The efficiency study indicated that commercially available ESX 17, ESSplex, and NGM kits were highly reliable for STR typing of World War II skeletal remains, since all three kits very often produced complete STR profiles of autosomal DNA. Typing of low-level DNA samples from casework with new ESS amplification kits also showed better results in comparison with older amplification kits (27,29,30).

The skeletons uncovered from Slovenian mass graves had undergone various levels of environmental insult due to the different environments they were exposed to, indicating that the environment seems to be an important factor of long-term DNA survival. Some of the bodies were buried in soil and some of them were thrown into karst caves. The temperature, humidity, pH and geochemical properties of the soil, and the presence of microorganisms affect the preservation of the DNA in skeletal remains (45). One of the key parameter of long-term DNA survival is the thermal history of the sample and it was early recognized that a favorable factor are low mean annual temperatures (46). Accordingly, skeletal remains were best preserved in the karst caves. Teeth and femurs had better preserved DNA and showed better STR typing results than tibias. These findings are in concordance with those reported by Miloš et al (47), Misner et al (48), and Edson et al (49).

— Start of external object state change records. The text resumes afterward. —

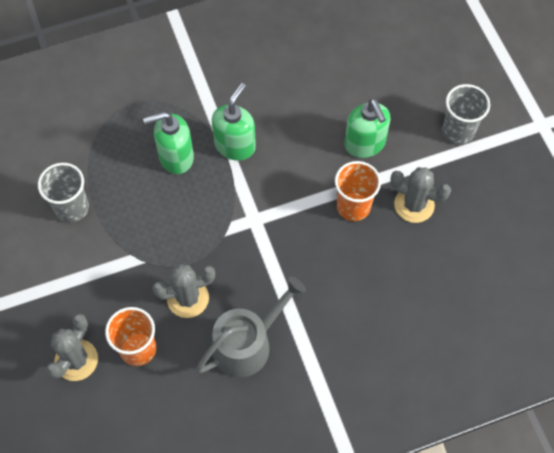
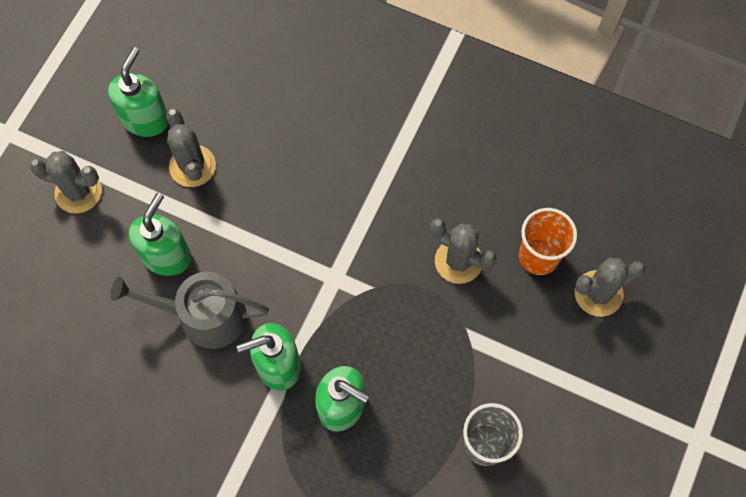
camera: 135 degrees left, 5 degrees up
(247, 343) = (446, 181): grey watering can -> grey watering can (204, 316)
(353, 206) = (241, 211): orange cup -> none
(458, 131) = (78, 192): grey cup -> grey cactus
(477, 206) = (145, 119): none -> green soap dispenser

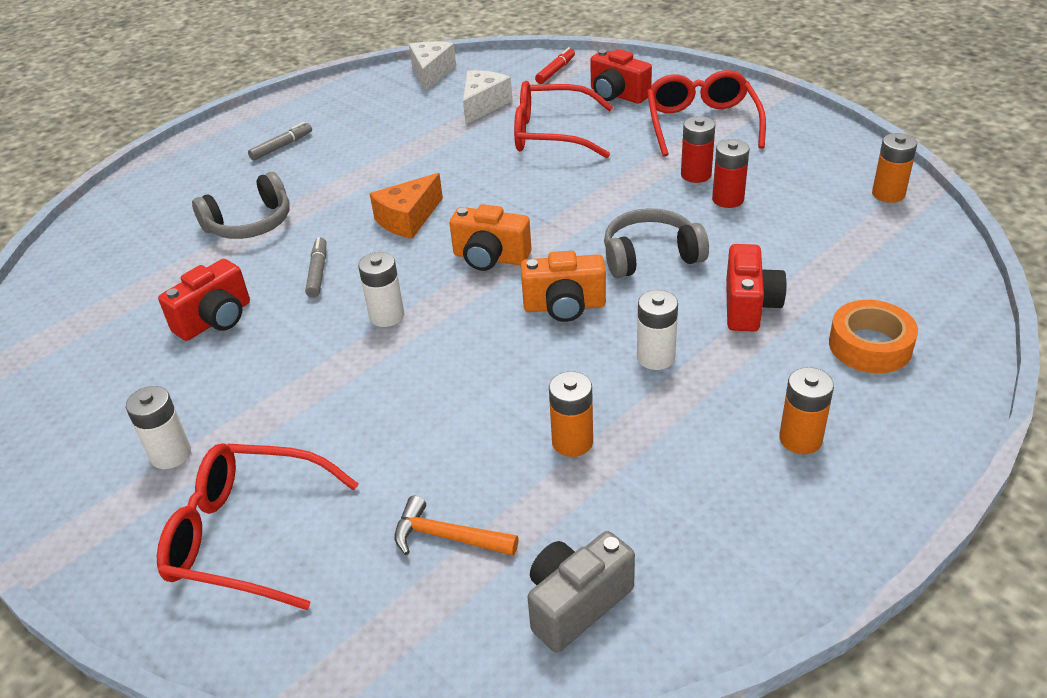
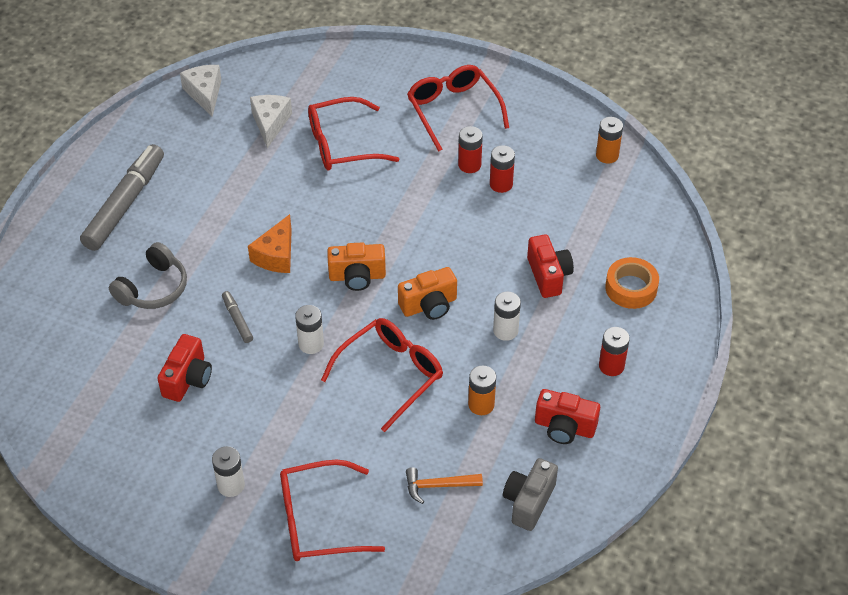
camera: 25 degrees left, 10 degrees up
(282, 146) = (125, 204): grey marker -> grey marker, size x2.24
(467, 373) = (391, 374): none -> red glasses
(555, 71) = (311, 71): red marker -> none
(617, 95) = (375, 90): red camera -> red camera (564, 427)
(650, 256) = (468, 249): grey headphones -> none
(800, 439) = (611, 366): orange battery -> red battery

Advanced extraction and purification techniques were found to be essential tools for obtaining sufficient DNA from bones and teeth uncovered from Slovenian World War II mass graves. We extracted up to 131 ng DNA/g of powder from the WWII bones and teeth. Extraction and purification methods using the EZ1 Biorobot, together with more sensitive and robust new amplification kits with the ESS loci that are more tolerant to common inhibitors, allowed us to overcome the challenges associated with processing compromised skeletal remains and ultimately obtain STR DNA profiles in 99% of the bones and teeth. Only for one bone STR typing with new amplification kits failed. When dealing with old skeletal remains, all three kits can be used very successfully without any changes to the manufacturers’ PCR amplification protocols.